Runaway inequality is now America’s most critical economic fact of life. In 1970, the ratio of pay between the top 100 CEOs and the average worker was 45 to 1. Today it is a shocking 829 to one! During that time a new economic philosophy set in that cut taxes, deregulated finance, and trimmed social spending. Those policies set in motion a process that greatly expanded the power of financial interests to accelerate inequality. But how exactly does that happen?

Using easy-to-understand charts and graphs, Runaway Inequality explains the process by which corporation after corporation falls victim to systematic wealth extraction by banks, private equity firms, and hedge funds. It reveals how financial strip-mining puts enormous downward pressure on jobs, wages, benefits, and working conditions, while boosting the incomes of financial elites.

But Runaway Inequality does more than make sense of our economic plight. It also shows why virtually all the key issues that we face—from climate change to the exploding prison population—are intimately connected to rising economic inequality.

Most importantly, Runaway Inequality calls upon us to build a common movement to tackle the sources of increasing income and wealth inequality.
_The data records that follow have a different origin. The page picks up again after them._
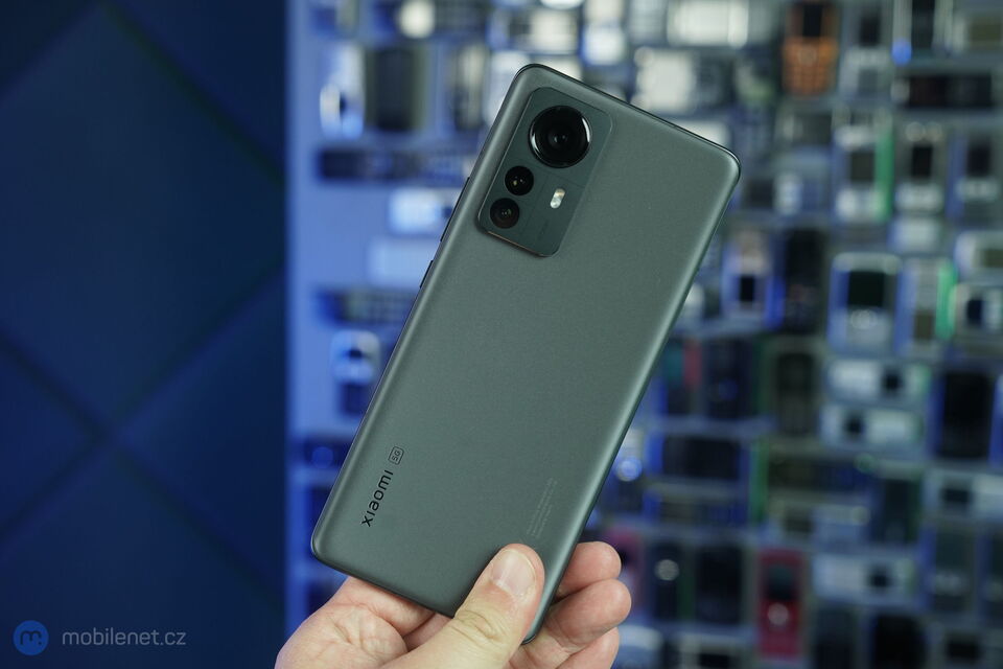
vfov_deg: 28.1
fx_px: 1337
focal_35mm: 48
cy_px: 334
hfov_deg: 41.1
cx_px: 502
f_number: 5.6
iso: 1250
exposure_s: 1/160
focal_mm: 48
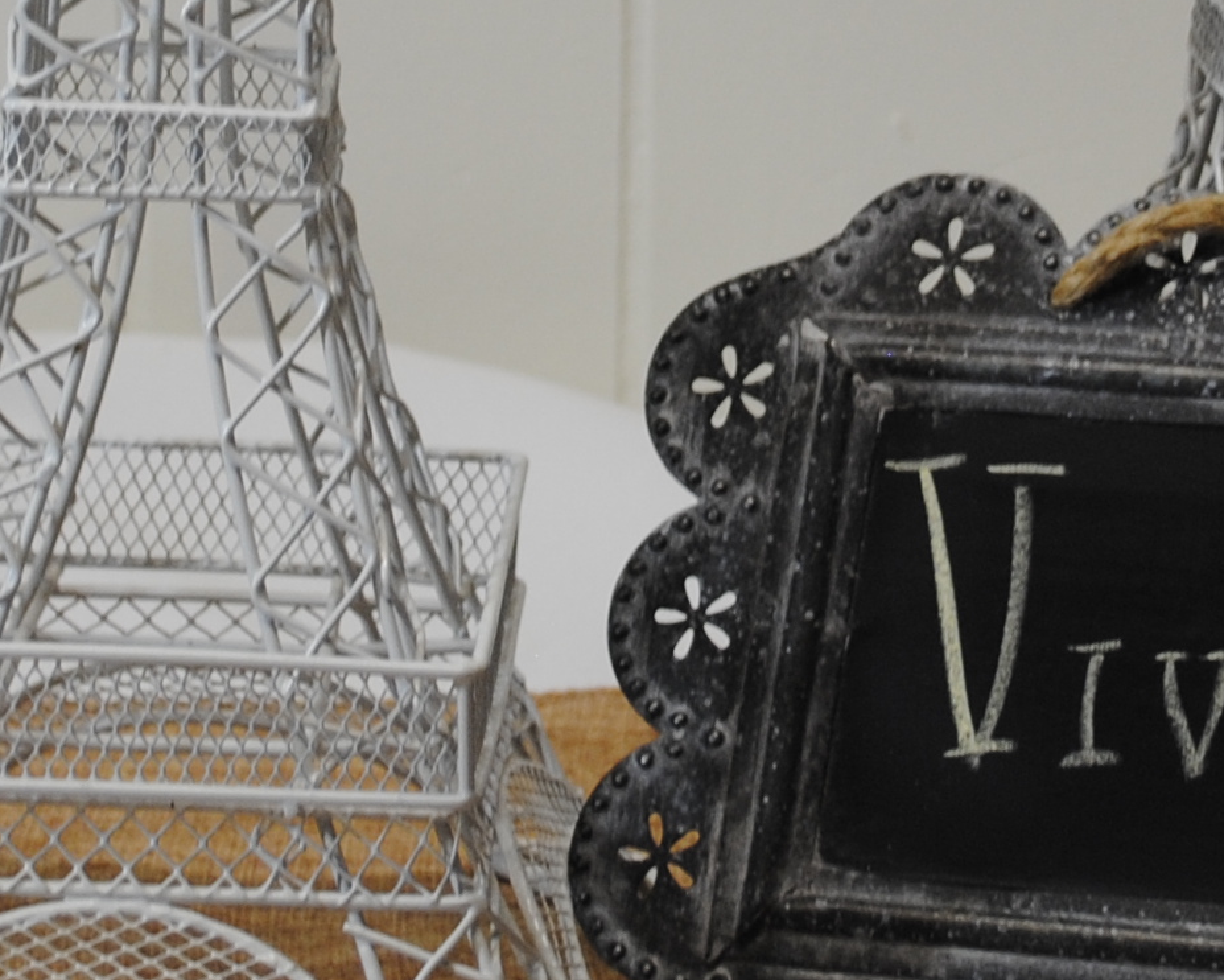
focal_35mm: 153
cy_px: -149
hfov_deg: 12.6
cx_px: 914
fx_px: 5544
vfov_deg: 10.0
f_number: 4.2
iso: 200
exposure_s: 1/30
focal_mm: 26
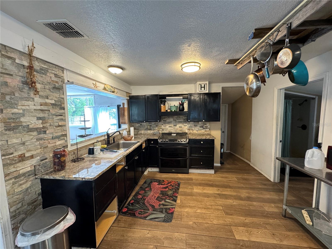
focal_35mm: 14
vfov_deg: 85.7
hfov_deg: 102.1
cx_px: 166
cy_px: 124
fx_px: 134
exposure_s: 1/60
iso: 320
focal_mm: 2.22
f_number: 2.2
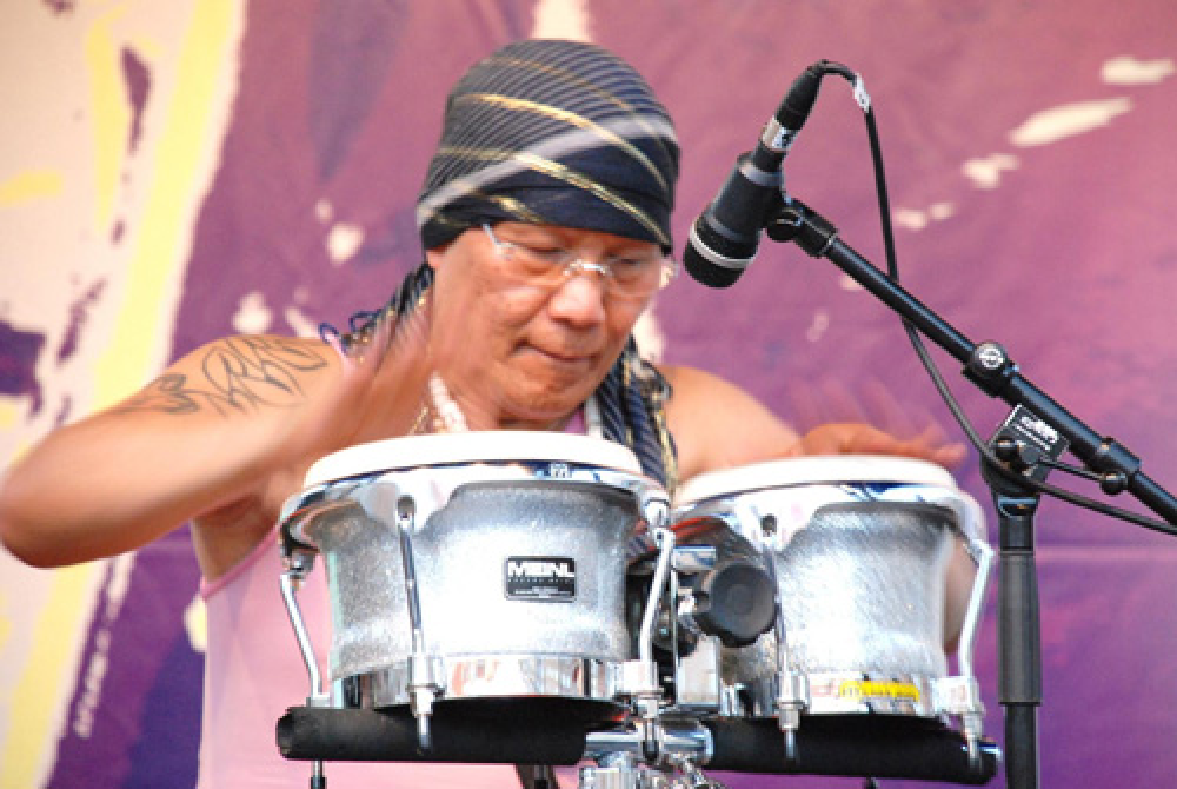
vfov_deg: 6.8
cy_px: 394
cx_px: 588
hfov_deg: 10.1
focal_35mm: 202
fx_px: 6630
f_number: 5.6
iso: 1600
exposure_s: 1/30
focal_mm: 135
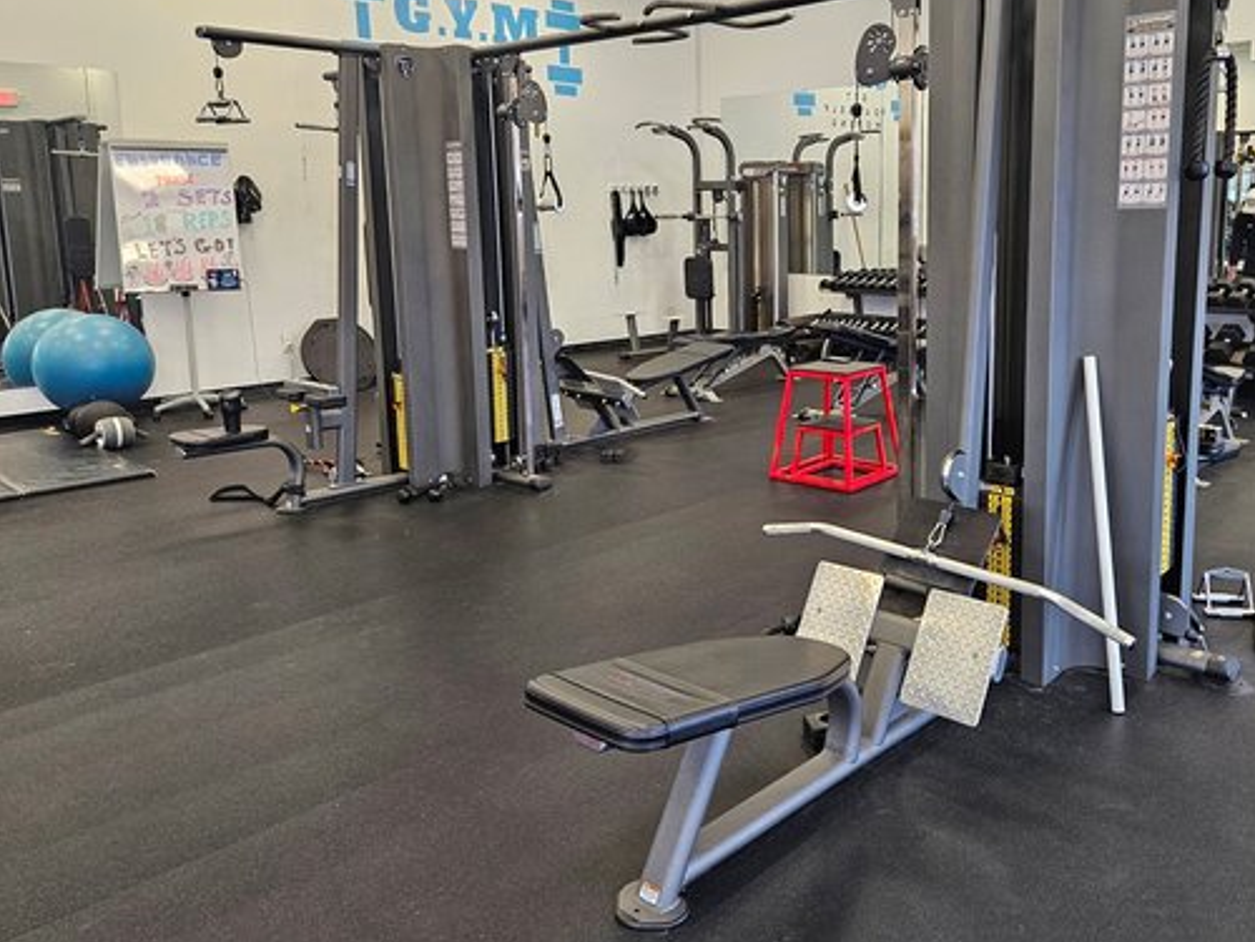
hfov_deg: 60.8
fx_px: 1051
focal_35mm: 29
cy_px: 393
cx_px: 789
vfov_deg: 48.0
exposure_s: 1/120
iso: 250
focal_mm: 5.4
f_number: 1.8
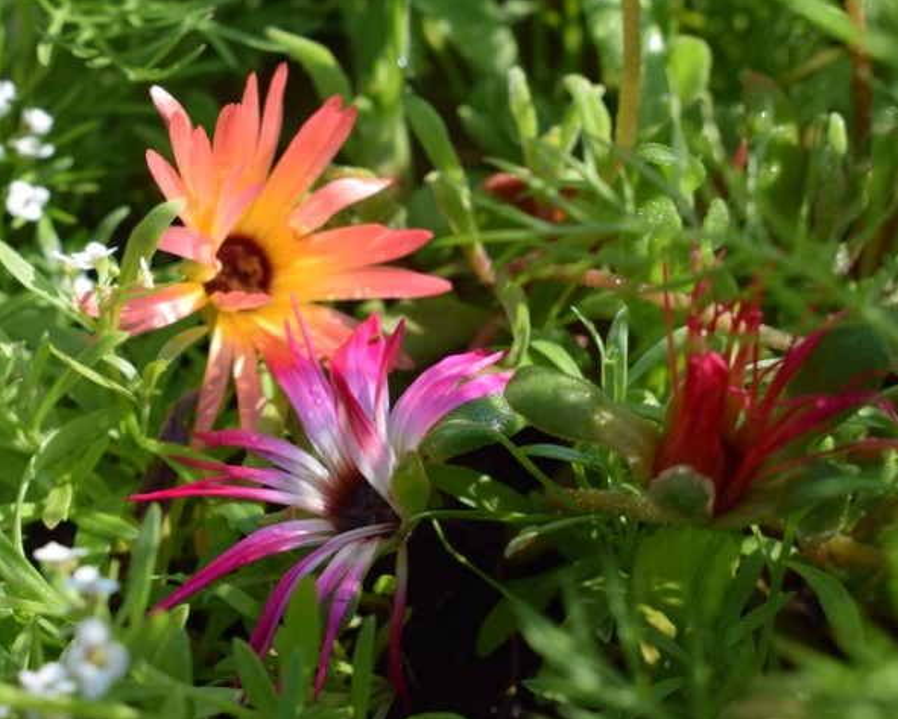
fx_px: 1914
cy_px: 360
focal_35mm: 72
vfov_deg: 21.3
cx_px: 400
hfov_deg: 26.4
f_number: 8
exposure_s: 1/250
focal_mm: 42
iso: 200
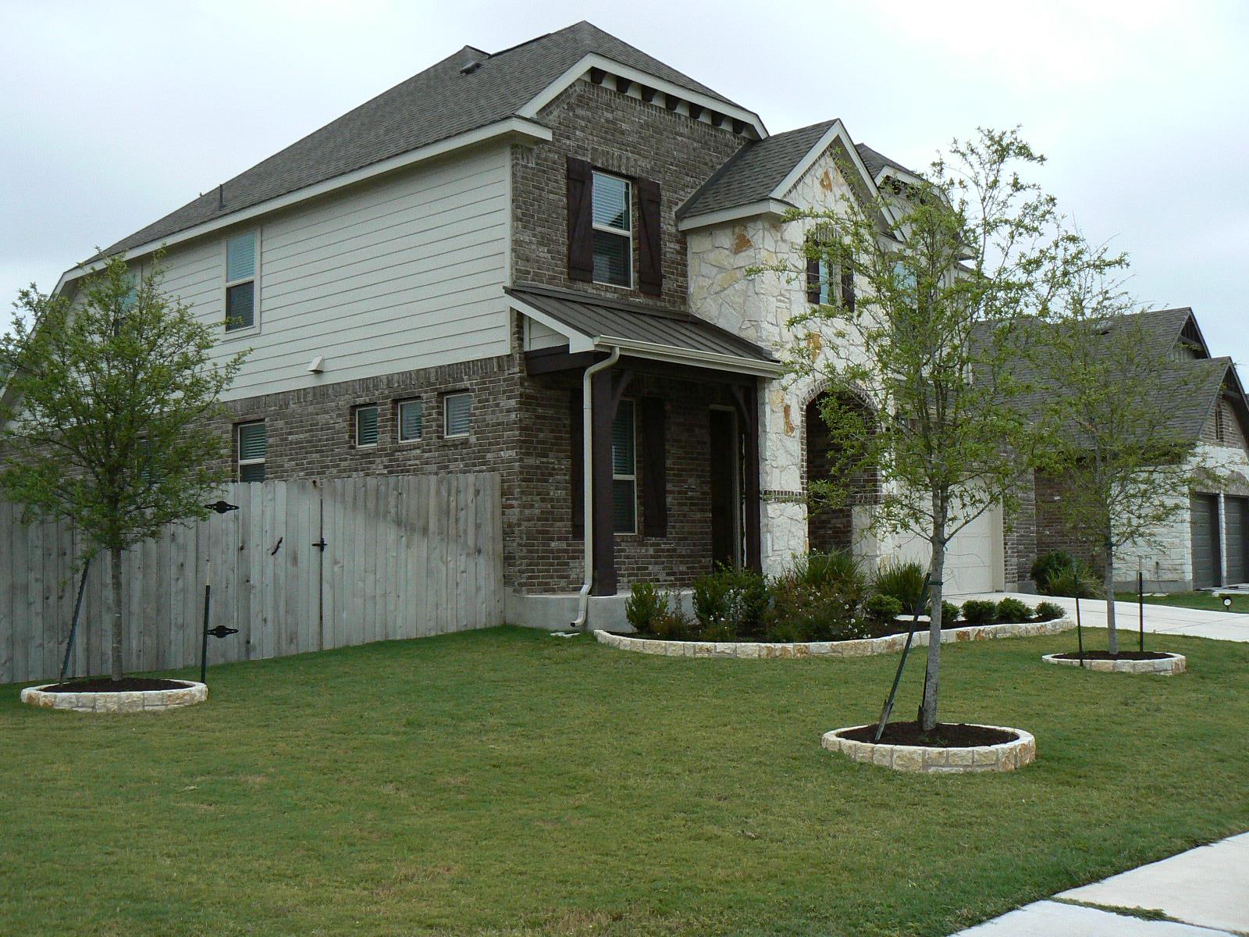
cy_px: 468
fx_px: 1299
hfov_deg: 51.4
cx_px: 624
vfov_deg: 39.7
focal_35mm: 36
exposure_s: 1/1000
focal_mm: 6
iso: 200
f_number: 3.6
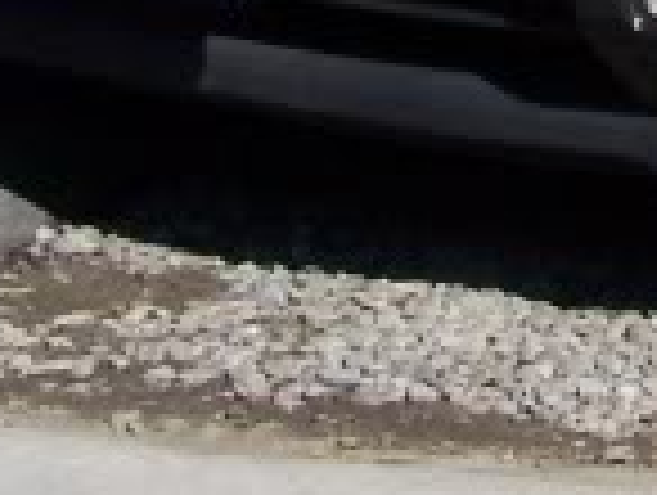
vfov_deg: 6.8
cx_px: 1080
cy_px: -634
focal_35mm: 208
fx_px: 3954
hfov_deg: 9.2
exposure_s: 1/350
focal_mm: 6.3
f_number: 5.6
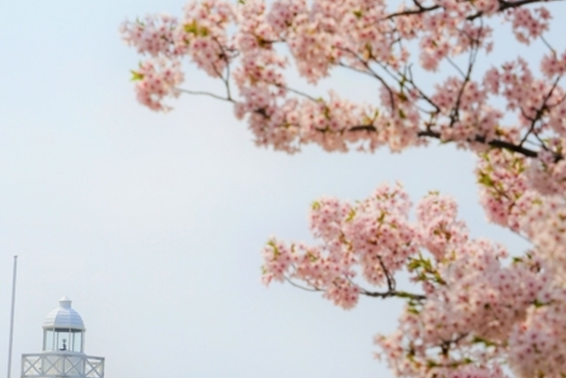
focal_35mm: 226
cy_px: 249
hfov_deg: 9.1
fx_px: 3555
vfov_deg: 6.1
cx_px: 284
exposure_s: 1/250
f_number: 11
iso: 100
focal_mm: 126
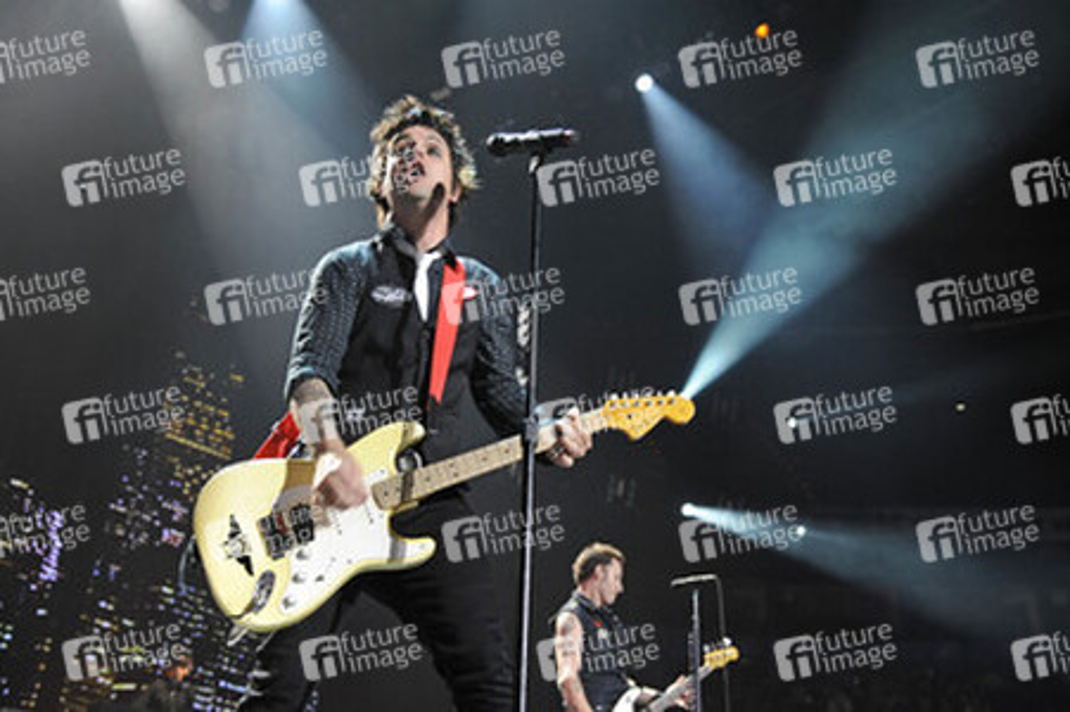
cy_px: 356
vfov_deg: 35.0
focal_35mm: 38
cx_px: 535
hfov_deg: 50.7
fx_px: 1129
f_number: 4
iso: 2000
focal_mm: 38
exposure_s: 1/125
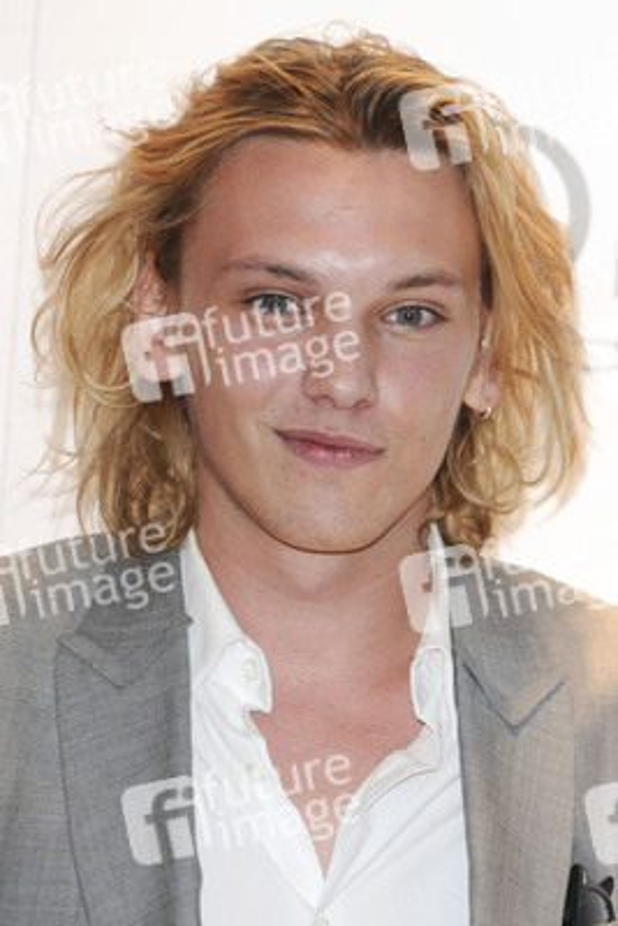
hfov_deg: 5.6
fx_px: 6367
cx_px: 309
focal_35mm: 248
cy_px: 463
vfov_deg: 8.3
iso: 250
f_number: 4
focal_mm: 165
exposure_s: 1/200
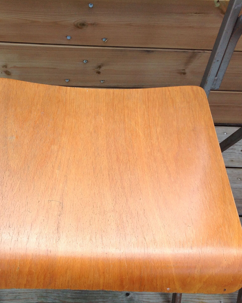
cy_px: 151
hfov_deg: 32.4
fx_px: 412
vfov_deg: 40.3
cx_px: 74
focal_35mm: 46
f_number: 2.4
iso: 50
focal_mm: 4.28
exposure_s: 1/329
As the author makes clear, the problem will not cure itself. It will take enormous energy and dedication to bring economic justice and fairness back to American society.

The book is divided into four parts:

  • Part I: What is the fundamental cause of runaway economic inequality? What has made our economy less fair and left most of us less secure?
  • Part II: How does the United States really compare with other major developed countries?  How do we stack up on quality of life, health, and well-being?
  • Part III:  What does economic inequality have to do with so many of the critical issues we face, including taxes, debt, education, criminal justice, racism, climate change, foreign trade, and war?
  • Part IV: What concrete steps can we take to begin building a fair and just society?   

From the book: “There is nothing in the economic universe that will automatically rescue us from runaway inequality. There is no pendulum, no invisible political force that ‘naturally’ will swing back towards economic fairness. Either we wage a large-scale battle for economic, social, and environmental justice, or we will witness the continued deterioration of the world we inhabit. The arc of capitalism does not bend towards justice. We must bend it.”